> [TASK TO CARRY OUT]:
Copy the text lines of every entry below word for word, and leave the pictures out of your answer.

> [ENTRIES PROVIDED]:
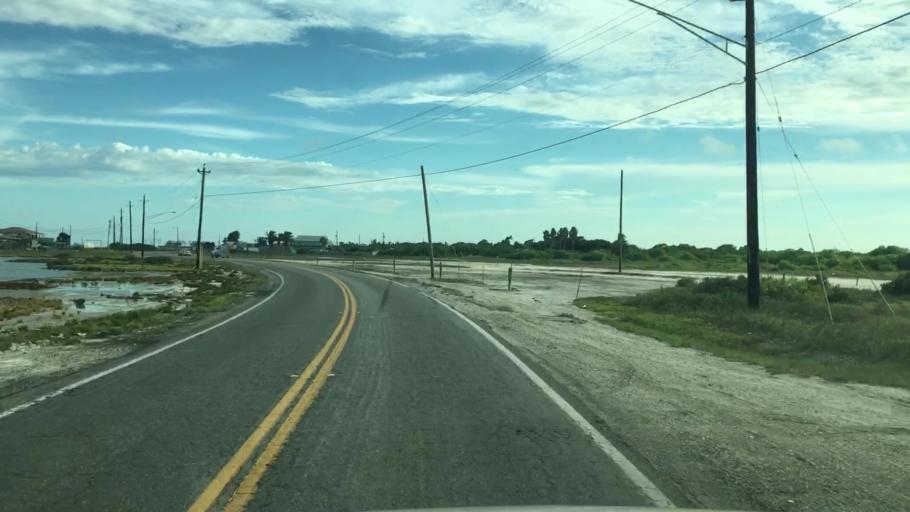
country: US
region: Texas
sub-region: Nueces County
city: Corpus Christi
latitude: 27.6393
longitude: -97.2873
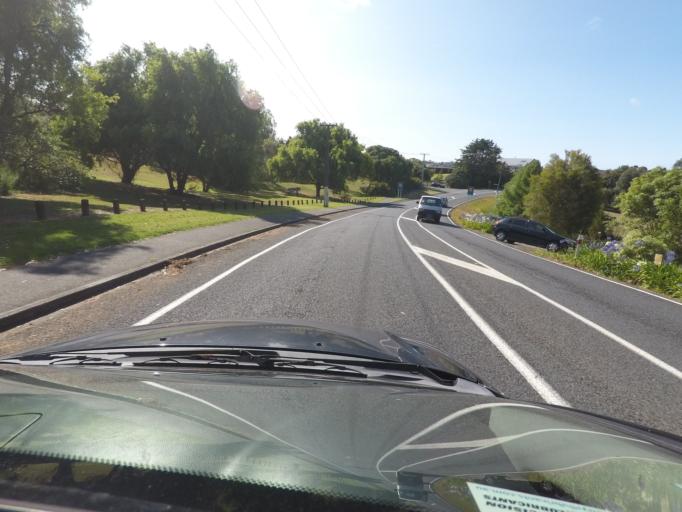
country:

> [FINISHED TASK]:
country: US
region: Texas
sub-region: Nueces County
city: Corpus Christi
latitude: 27.6393
longitude: -97.2873
country:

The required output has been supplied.